Der kleine Paul fand seine Mutter weinend auf der Gartenbank sitzen. Er setzte sich zu ihr und versuchte sie zu trösten. Da er den Grund für ihre Tränen nicht kannte, fragte er sie: „Mama, warum weinst Du?“

„Ich weiß es nicht, weil ich traurig bin?“ gab sie ihm zur Antwort.
„Aber, warum bist Du traurig?“
„Ich weiß es nicht, einfach so Paul.“
„Und Du hast keinen Grund? Das versteh’ ich nicht, bitte erklär’ mir’s doch!“
Seine Mutter umarmte ihn und sagte: „Das kann ich nicht, ich hab’ keine Erklärung!“

Paul gab sich nicht zufrieden mit der Antwort und lief zu seinem Vater: „Papa, warum weint Mama? Kannst Du mir sagen, was passiert ist?“

„Hast Du sie selbst gefragt? Was hat sie Dir erzählt?“ fragte ihn sein Vater.

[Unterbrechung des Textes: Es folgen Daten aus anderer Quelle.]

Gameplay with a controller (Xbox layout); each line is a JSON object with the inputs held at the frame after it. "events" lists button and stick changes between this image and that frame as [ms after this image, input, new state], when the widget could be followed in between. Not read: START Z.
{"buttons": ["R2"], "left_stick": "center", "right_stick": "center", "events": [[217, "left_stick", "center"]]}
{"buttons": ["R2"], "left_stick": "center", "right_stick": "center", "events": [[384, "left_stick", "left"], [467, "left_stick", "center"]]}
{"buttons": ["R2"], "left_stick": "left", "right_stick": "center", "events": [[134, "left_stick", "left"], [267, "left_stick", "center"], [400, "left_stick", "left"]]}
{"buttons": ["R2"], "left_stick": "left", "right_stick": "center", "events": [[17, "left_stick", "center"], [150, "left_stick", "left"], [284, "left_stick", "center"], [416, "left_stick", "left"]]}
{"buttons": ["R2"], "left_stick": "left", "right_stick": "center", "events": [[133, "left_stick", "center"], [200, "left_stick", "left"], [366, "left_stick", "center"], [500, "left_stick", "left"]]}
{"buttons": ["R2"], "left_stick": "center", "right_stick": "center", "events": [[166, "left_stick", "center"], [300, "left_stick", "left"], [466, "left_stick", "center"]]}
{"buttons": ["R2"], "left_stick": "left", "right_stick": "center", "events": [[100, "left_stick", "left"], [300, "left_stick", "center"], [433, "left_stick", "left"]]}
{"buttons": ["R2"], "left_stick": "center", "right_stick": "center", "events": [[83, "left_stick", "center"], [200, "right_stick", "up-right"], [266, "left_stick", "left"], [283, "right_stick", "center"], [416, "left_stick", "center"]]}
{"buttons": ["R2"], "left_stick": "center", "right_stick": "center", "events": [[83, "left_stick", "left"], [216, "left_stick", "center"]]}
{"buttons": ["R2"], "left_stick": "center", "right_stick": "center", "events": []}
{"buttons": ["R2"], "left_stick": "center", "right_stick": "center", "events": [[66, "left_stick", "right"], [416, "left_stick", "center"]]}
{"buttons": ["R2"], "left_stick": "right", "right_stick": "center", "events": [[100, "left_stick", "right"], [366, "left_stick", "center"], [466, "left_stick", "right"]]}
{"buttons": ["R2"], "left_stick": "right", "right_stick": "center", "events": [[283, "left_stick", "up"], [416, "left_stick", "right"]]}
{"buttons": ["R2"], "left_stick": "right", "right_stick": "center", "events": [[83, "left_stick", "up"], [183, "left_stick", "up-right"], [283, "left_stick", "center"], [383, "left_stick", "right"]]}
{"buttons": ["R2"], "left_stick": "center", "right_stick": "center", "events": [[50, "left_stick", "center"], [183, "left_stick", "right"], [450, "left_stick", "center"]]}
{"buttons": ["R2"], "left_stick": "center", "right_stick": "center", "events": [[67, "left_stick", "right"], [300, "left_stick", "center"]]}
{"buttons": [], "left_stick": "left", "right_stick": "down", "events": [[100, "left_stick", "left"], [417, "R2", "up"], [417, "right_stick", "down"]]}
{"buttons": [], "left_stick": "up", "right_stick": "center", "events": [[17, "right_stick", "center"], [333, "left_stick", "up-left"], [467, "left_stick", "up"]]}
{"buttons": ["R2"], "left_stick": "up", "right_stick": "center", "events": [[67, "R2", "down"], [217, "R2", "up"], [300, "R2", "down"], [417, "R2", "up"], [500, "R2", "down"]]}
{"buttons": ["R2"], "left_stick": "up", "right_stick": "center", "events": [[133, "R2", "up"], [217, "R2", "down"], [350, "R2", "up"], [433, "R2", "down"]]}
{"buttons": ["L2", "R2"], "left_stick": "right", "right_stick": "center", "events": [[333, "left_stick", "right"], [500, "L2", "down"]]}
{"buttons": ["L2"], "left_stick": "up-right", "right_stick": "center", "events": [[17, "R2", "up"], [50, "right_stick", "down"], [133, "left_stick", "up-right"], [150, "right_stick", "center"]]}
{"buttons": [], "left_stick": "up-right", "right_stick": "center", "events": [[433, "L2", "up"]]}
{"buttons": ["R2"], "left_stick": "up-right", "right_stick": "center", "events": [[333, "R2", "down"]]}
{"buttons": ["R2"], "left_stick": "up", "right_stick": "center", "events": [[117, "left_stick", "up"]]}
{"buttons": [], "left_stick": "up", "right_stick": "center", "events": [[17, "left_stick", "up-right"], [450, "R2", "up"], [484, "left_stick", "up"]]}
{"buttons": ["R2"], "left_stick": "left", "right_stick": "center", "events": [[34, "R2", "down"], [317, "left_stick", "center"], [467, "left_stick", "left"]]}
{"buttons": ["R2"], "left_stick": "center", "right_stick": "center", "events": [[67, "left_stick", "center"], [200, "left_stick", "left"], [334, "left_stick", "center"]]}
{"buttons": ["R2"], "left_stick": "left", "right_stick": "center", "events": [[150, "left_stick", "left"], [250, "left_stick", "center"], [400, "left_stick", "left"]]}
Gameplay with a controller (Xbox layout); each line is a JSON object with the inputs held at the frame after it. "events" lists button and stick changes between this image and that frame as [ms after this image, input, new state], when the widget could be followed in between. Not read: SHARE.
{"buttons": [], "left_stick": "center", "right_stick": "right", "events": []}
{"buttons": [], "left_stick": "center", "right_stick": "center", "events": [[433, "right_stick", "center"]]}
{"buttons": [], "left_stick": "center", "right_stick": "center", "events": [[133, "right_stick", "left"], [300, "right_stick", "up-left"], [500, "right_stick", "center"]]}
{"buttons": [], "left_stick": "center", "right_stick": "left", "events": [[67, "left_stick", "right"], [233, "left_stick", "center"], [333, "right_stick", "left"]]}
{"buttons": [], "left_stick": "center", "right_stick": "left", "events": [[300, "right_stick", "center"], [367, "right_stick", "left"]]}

„Sie sagt, einfach so, weil sie traurig ist! Weißt Du, warum sie traurig ist? Irgendetwas muss doch passiert sein! Kein Mensch ist einfach so traurig!“

„Sonst hat sie nichts gesagt? Dann ist es wohl so, Frauen sind traurig auch ohne Grund, da gibt es nichts zu erklären!“ sein Vater konnte ihm auch nicht weiterhelfen.

Paul wurde erwachsen, hatte inzwischen selbst eine Frau und einen Sohn, Sebastian. Auch Sebastian fand seine Mutter eines Tages weinend auf der Gartenbank und wie Paul fragte er sie: „Mama, warum weinst Du?“

Und wie sein Vater bekam er die Antwort: „Weil ich traurig bin?“ Und auch er gab sich mit der Antwort nicht zufrieden und fragte seinen Vater, der ihm dasselbe antwortete wie damals sein Vater: „Ich weiß es nicht, Frauen sind traurig auch ohne Grund!“

Doch im Gegensatz zu seinem Vater, beschäftigte ihn die Frage, warum Frauen grundlos traurig sind, unentwegt.
Endlich ging er zum Pfarrer und fragte ihn: „Weißt Du, warum Frauen traurig sind und sogar weinen ohne einen Grund?“

Und der Pfarrer erklärte ihm: „Als Gott die Frau machte, sollte sie etwas ganz Besonderes sein.“ „Etwas ganz Besonderes?“ fragte Sebastian ihn. „Meine Mutter hat mir erklärt, jeder Mensch ist etwas ganz Besonderes.“

„Da hat Deine Mutter Recht“, fuhr der Pfarrer fort, „jeder Mensch ist auf seine Art etwas ganz Besonderes, genau das ist es mein Junge. Gott gab der Frau ganz besondere Eigenschaften, damit sie ihren Kindern eine liebevolle Mutter ist – so wie Deine.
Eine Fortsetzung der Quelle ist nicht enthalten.